TASK DETAILS:
Convert all the records below into a two-column CSV with the headers "prompt" and "edit_history", one row per record. Put each record's text under "prompt" and its answer under "edit_history", with every field in double quotes and any line breaks replaced by spaces.

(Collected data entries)
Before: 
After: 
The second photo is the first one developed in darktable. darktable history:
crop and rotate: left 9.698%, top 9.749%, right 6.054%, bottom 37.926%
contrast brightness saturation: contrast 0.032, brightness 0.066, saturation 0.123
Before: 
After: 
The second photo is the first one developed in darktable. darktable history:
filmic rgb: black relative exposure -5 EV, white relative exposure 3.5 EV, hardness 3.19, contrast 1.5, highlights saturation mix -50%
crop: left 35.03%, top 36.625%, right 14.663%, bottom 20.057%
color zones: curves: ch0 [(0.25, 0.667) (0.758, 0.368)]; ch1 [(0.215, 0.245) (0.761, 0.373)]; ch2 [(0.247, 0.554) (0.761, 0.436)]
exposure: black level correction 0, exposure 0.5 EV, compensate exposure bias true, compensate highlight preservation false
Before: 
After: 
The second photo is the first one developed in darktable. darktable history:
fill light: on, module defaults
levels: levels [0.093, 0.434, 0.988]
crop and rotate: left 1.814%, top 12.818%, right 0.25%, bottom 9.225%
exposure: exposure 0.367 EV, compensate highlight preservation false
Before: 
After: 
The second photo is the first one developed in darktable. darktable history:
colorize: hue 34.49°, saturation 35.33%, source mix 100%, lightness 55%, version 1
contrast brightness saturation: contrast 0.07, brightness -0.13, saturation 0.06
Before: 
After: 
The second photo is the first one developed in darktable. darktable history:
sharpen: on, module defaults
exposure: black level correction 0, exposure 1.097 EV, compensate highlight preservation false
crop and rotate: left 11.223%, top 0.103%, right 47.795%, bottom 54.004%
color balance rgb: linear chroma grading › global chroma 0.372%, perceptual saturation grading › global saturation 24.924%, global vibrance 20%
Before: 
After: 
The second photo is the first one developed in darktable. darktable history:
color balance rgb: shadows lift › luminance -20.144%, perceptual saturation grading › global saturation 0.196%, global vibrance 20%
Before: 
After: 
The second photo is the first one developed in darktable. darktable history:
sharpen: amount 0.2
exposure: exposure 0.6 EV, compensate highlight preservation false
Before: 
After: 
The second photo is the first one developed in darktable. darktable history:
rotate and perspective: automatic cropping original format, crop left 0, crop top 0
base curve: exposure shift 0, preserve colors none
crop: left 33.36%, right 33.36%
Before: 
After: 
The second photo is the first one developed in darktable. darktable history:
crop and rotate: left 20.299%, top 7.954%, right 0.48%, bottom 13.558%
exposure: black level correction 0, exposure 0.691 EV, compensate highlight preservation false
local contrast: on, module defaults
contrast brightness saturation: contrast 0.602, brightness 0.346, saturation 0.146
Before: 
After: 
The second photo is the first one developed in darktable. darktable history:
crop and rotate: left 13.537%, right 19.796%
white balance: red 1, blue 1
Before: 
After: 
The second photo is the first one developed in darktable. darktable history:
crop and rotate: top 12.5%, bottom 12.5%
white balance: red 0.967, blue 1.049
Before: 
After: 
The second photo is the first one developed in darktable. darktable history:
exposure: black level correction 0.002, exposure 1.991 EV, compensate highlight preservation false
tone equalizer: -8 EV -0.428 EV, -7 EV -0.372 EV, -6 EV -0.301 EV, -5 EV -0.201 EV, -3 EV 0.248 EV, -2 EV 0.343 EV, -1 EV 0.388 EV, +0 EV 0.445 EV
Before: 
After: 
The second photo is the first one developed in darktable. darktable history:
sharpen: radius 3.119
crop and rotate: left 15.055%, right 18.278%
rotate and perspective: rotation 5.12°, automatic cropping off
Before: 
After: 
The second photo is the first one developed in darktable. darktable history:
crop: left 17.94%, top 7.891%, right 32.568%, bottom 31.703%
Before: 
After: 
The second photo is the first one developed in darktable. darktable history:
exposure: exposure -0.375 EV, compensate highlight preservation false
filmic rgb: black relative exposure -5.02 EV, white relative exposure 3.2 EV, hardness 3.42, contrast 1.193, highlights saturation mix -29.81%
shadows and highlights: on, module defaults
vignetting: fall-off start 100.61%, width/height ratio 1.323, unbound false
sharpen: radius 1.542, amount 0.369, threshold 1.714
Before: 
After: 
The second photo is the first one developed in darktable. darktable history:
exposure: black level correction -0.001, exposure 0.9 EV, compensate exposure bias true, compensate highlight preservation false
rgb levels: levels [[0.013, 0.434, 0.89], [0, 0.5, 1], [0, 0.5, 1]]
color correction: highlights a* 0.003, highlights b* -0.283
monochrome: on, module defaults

RIGHT ANSWER:
prompt,edit_history
"Before: After: The second photo is the first one developed in darktable. darktable history:","crop and rotate: left 9.698%, top 9.749%, right 6.054%, bottom 37.926% contrast brightness saturation: contrast 0.032, brightness 0.066, saturation 0.123"
"Before: After: The second photo is the first one developed in darktable. darktable history:","filmic rgb: black relative exposure -5 EV, white relative exposure 3.5 EV, hardness 3.19, contrast 1.5, highlights saturation mix -50% crop: left 35.03%, top 36.625%, right 14.663%, bottom 20.057% color zones: curves: ch0 [(0.25, 0.667) (0.758, 0.368)]; ch1 [(0.215, 0.245) (0.761, 0.373)]; ch2 [(0.247, 0.554) (0.761, 0.436)] exposure: black level correction 0, exposure 0.5 EV, compensate exposure bias true, compensate highlight preservation false"
"Before: After: The second photo is the first one developed in darktable. darktable history:","fill light: on, module defaults levels: levels [0.093, 0.434, 0.988] crop and rotate: left 1.814%, top 12.818%, right 0.25%, bottom 9.225% exposure: exposure 0.367 EV, compensate highlight preservation false"
"Before: After: The second photo is the first one developed in darktable. darktable history:","colorize: hue 34.49°, saturation 35.33%, source mix 100%, lightness 55%, version 1 contrast brightness saturation: contrast 0.07, brightness -0.13, saturation 0.06"
"Before: After: The second photo is the first one developed in darktable. darktable history:","sharpen: on, module defaults exposure: black level correction 0, exposure 1.097 EV, compensate highlight preservation false crop and rotate: left 11.223%, top 0.103%, right 47.795%, bottom 54.004% color balance rgb: linear chroma grading › global chroma 0.372%, perceptual saturation grading › global saturation 24.924%, global vibrance 20%"
"Before: After: The second photo is the first one developed in darktable. darktable history:","color balance rgb: shadows lift › luminance -20.144%, perceptual saturation grading › global saturation 0.196%, global vibrance 20%"
"Before: After: The second photo is the first one developed in darktable. darktable history:","sharpen: amount 0.2 exposure: exposure 0.6 EV, compensate highlight preservation false"
"Before: After: The second photo is the first one developed in darktable. darktable history:","rotate and perspective: automatic cropping original format, crop left 0, crop top 0 base curve: exposure shift 0, preserve colors none crop: left 33.36%, right 33.36%"
"Before: After: The second photo is the first one developed in darktable. darktable history:","crop and rotate: left 20.299%, top 7.954%, right 0.48%, bottom 13.558% exposure: black level correction 0, exposure 0.691 EV, compensate highlight preservation false local contrast: on, module defaults contrast brightness saturation: contrast 0.602, brightness 0.346, saturation 0.146"
"Before: After: The second photo is the first one developed in darktable. darktable history:","crop and rotate: left 13.537%, right 19.796% white balance: red 1, blue 1"
"Before: After: The second photo is the first one developed in darktable. darktable history:","crop and rotate: top 12.5%, bottom 12.5% white balance: red 0.967, blue 1.049"
"Before: After: The second photo is the first one developed in darktable. darktable history:","exposure: black level correction 0.002, exposure 1.991 EV, compensate highlight preservation false tone equalizer: -8 EV -0.428 EV, -7 EV -0.372 EV, -6 EV -0.301 EV, -5 EV -0.201 EV, -3 EV 0.248 EV, -2 EV 0.343 EV, -1 EV 0.388 EV, +0 EV 0.445 EV"
"Before: After: The second photo is the first one developed in darktable. darktable history:","sharpen: radius 3.119 crop and rotate: left 15.055%, right 18.278% rotate and perspective: rotation 5.12°, automatic cropping off"
"Before: After: The second photo is the first one developed in darktable. darktable history:","crop: left 17.94%, top 7.891%, right 32.568%, bottom 31.703%"
"Before: After: The second photo is the first one developed in darktable. darktable history:","exposure: exposure -0.375 EV, compensate highlight preservation false filmic rgb: black relative exposure -5.02 EV, white relative exposure 3.2 EV, hardness 3.42, contrast 1.193, highlights saturation mix -29.81% shadows and highlights: on, module defaults vignetting: fall-off start 100.61%, width/height ratio 1.323, unbound false sharpen: radius 1.542, amount 0.369, threshold 1.714"
"Before: After: The second photo is the first one developed in darktable. darktable history:","exposure: black level correction -0.001, exposure 0.9 EV, compensate exposure bias true, compensate highlight preservation false rgb levels: levels [[0.013, 0.434, 0.89], [0, 0.5, 1], [0, 0.5, 1]] color correction: highlights a* 0.003, highlights b* -0.283 monochrome: on, module defaults"